Two of the eight artists were present for only one day. Friday night showcased the celebrated Australian artist Mike Parr as he painted four enormous black squares, then painted over them in red, then painted over them again in black. In Portrait of Marina Abramović, Parr self-imposed blindness so that he could not see what he was doing and, indeed, will never see what he created. He did this for 12 hours, using only the one arm he was born with. He’s 79 years old. If art is made in a room and the artist never sees it, does it exist?
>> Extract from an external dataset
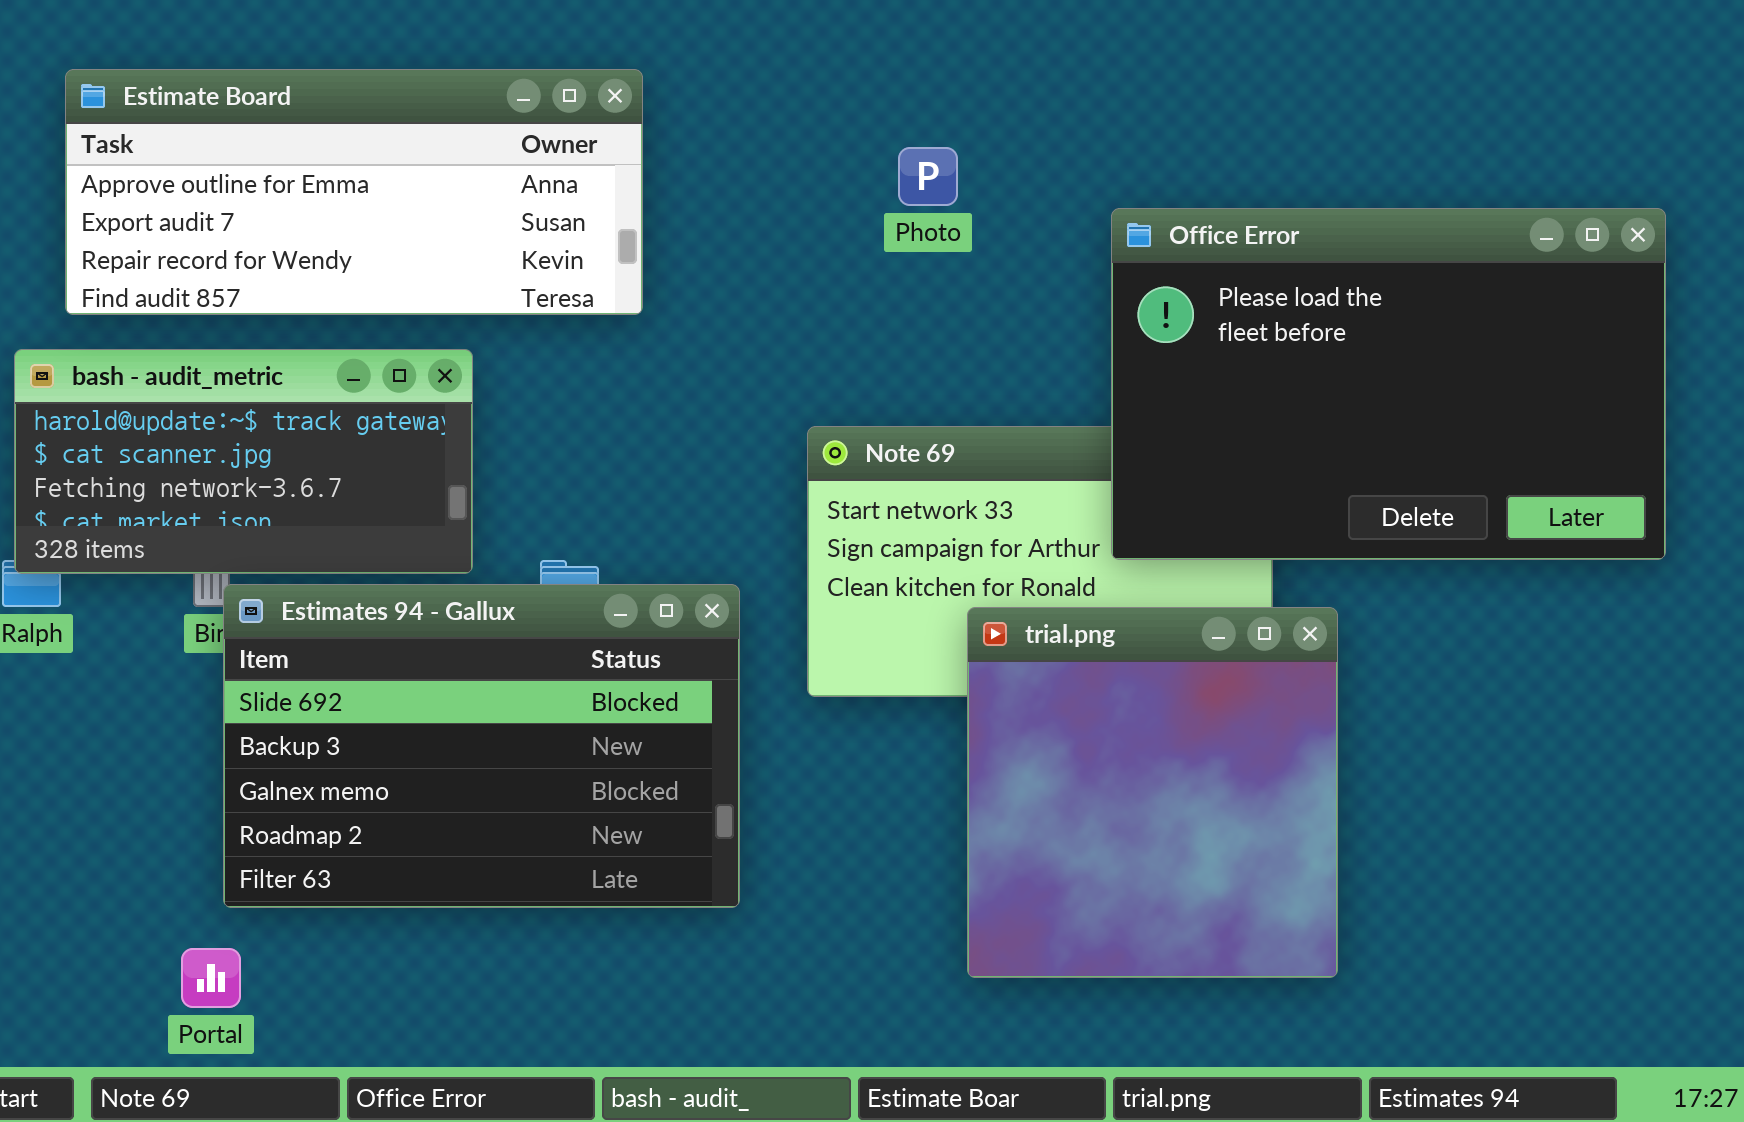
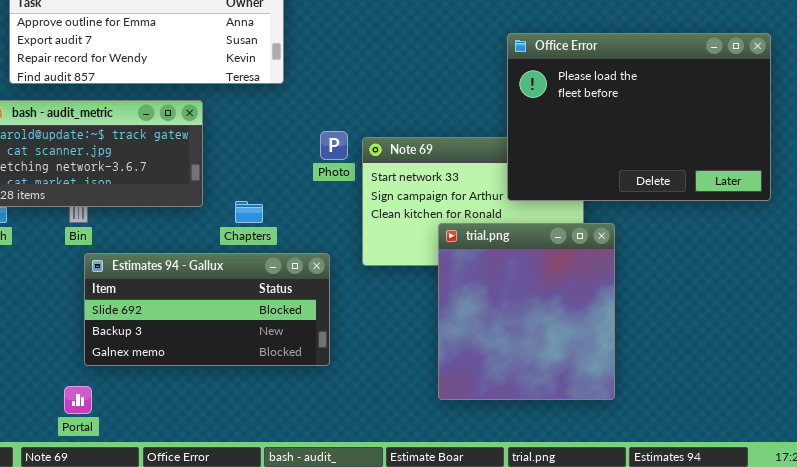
Photo: [898,147,958,206] -> [320,131,348,160], moved
Estimates 94 - Gallux: [223,584,740,908] -> [84,253,330,366], resized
The work could be viewed for the following three days, so yes, it did.

Mike Parr’s durational performance Portrait of Marina Abramović. Photo: Andrew Beveridge

Over the weekend, Li Binyuan, from China, perched atop a 4m brick pillar outside the Festival Centre in Linear Park and hammered away at the bricks until they fell. Harkening back to his training as a sculptor, Li’s body and the bricks were together the statue, both disintegrating in the persistent act of hammering. The work, Breakdown, was intended to begin at 4pm and end around midnight on Saturday, but took longer than expected, with Binyuan returning again on the Sunday*.

Of all the artforms, durational is the most present. It creates itself in each millisecond and its immateriality cannot be destroyed. At the end of Abramović’s introductory video, she thanked us for our trust and participation. These are two of the most important things we can do as consumers of the artform and, in turn, as witnesses to and contributors of human experience. Ideally we took what we felt and learned from this important and transgressive happening and will go on to let it inform our ways of living through these hectic and often vicious times.

Marina Abramović Institute: Takeover was presented in the Space Theatre and surrounds at the Adelaide Festival Centre from March 1-4.

*Note, the copy regarding Breakdown has been amended since publication.